MSB – Movimento dos Sem Banho

shutterstock_10018546Torceu inutilmente a torneira de aço cromado na vã esperança de ver desabar sobre sua cabeça um bocado de água. À parte um pingo isolado – certamente uma solitária gota desgarrada de seu bando – nada mais saiu.

Conquanto não tivesse mesmo muito tempo – as oito em ponto deveria bater ponto – desistiu da empreitada e saiu sem banho mesmo. Não sem antes dar uma reforçada na cota de perfume: nuca, punhos, bochecha e ombros.

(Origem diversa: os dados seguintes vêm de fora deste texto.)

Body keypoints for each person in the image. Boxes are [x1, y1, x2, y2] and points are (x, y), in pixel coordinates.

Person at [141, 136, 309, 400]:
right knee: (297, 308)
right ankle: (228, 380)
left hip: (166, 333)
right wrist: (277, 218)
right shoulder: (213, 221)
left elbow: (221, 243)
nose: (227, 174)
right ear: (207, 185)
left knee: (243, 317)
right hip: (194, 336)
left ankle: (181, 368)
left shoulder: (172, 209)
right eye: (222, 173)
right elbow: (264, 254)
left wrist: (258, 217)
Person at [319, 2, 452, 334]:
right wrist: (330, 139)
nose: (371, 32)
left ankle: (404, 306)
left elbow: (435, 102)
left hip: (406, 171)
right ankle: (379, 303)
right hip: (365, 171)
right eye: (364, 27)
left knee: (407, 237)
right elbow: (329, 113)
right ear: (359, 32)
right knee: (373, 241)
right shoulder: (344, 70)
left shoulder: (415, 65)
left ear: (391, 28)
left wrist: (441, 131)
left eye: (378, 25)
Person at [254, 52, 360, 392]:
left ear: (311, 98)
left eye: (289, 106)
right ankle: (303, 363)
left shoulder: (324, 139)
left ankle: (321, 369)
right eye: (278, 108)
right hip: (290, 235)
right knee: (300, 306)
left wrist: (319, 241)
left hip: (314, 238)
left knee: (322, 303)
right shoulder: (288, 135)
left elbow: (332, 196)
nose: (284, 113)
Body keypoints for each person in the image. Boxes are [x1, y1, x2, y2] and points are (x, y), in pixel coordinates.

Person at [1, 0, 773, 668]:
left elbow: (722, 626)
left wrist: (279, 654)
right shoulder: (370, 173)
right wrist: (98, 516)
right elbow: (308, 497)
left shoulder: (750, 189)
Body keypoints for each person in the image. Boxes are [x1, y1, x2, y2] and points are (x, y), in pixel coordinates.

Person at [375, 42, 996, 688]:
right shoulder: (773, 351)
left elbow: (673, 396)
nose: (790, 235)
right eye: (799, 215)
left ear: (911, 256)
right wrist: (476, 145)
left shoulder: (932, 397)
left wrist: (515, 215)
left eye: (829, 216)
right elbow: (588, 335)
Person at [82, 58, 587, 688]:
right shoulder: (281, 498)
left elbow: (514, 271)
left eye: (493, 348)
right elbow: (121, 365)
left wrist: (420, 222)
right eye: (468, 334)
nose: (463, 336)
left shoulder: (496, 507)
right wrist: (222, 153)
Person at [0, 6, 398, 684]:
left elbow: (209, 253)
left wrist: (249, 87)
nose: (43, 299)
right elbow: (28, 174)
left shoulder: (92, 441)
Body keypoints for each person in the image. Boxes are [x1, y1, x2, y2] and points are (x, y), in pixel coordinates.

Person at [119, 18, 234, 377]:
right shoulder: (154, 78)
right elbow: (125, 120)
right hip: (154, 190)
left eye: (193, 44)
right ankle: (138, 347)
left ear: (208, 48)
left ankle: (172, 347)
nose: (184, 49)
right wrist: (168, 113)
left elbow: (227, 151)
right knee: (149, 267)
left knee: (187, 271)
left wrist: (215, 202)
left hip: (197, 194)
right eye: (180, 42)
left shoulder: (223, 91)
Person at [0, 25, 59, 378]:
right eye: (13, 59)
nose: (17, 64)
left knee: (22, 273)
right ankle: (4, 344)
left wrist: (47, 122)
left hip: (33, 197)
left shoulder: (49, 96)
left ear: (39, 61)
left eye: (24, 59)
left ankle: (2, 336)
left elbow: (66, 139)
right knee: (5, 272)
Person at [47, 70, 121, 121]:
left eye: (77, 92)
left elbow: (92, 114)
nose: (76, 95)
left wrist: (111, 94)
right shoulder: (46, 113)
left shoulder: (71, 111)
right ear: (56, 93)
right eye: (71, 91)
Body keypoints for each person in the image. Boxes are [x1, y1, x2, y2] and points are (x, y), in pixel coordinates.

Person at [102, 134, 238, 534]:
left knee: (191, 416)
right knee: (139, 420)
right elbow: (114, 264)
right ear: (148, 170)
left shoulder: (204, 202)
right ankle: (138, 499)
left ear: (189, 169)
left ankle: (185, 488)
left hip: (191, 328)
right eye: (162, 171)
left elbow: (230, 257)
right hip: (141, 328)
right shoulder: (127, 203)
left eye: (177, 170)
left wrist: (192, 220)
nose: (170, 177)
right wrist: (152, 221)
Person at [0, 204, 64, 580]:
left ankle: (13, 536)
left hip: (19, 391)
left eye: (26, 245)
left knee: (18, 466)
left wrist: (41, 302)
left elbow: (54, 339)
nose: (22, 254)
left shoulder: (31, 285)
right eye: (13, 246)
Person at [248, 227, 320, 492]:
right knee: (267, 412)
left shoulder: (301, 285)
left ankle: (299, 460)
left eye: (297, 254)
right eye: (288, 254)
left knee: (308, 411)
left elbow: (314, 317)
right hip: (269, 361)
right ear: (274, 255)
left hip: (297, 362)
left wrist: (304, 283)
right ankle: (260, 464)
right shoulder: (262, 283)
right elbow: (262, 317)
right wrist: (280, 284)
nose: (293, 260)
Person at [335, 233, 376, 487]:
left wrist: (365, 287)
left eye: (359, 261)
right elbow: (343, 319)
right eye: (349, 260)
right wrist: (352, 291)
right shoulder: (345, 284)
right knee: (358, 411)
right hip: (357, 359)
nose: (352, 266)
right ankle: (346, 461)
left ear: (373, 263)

Nunca entendeu muito bem porque encerrava o ato de perfumar-se esfregando a mão no ombro. Com pouco mais de um metro e sessenta, era pouco razoável supor que fossem fuçar pelas bandas do seu ombro. Mesmo assim era a parte do corpo que recebia sempre a cota final do líquido impregnado de sândalo e lavanda.

O dia transcorreu com a lentidão natural dos dias normais. E a falta de banho não se fez notar.

Fez os cálculos. Economizou 135 litros de água e sem maiores consequências. Se tomasse banho dia sim, dia não, economizaria mais de dois mil litros num único mês. Se apenas mil pessoas o seguissem seriam dois milhões de litros economizados. Se toda a população aderisse aos novos hábitos seriam bilhões de litros de economia. A fórmula perfeita. Um dia apenas sem banho não causaria problemas tão severos em termos em termos de higiene ou convívio social, mas um grande impacto no consumo geral.

No dia seguinte, relatou sua experiência ao chefe, que entusiasmado, incentivou-o a inscrever sua história no prêmio de Empreendedor Social do Ano.

Logo sua história ganhou as páginas dos jornais e as manchetes dos principais programas de Televisão. Virou símbolo do desprendimento pessoal e da luta por um comportamento ecologicamente correto.

Claro que de início a população torceu o nariz para a iniciativa. Alguma coisa parecia não cheirar bem nessa ideia.

Mas assim como o cigarro enfrentou sua decadência após décadas de glória frequentando bocas de artistas e mesas de intelectuais, esse parecia agora o destino inevitável do banho, essa coisa antiquada que em algum momento posterior à Segunda Guerra Mundial incorporamos como hábito diário.

Insuflado nas redes sociais, o movimento foi logo adotado por militantes ecológicos, intelectuais, artistas e principalmente políticos, sempre afeitos a uma sujeirinha. Estava criado o MSB, Movimento dos Sem Banho.

Logo a moda aderiu variantes mais radicais, como os banhos semanais ou mesmo mensais. Cascão virou garoto propaganda de uma intensa campanha do Governo Federal, que incentivava o não banho como exemplo de uma vida mais sustentável.

Uma das práticas mais insólitas adotadas nesse período foram os banhos pluviais, ocasiões em que a população aproveitava os raros dias de chuva e saía para o quintal ou para as ruas, em trajes de banho, sabonete e xampu em punho, para tomarem banho ao ar livre. Além da gratuidade do líquido e da sustentabilidade do gesto, diziam seus defensores, era um ritual que trazia o homem de volta às suas origens, ligando-o às forças mais elementares da natureza, como água, terra e ar.

O modismo foi por água abaixo quando Raimundo, Presidente do MSB, saiu pelado no meio de um temporal para celebrar a união holística de seu corpo com a chuva, e teve seu bilau impiedosamente eletrocutado por um raio.

E ninguém nunca mais participou dos rituais pluviais.

Ficar sem banho era até divertido, mas sem bilau já parecia um pouco demais para os intrépidos membros do MSB.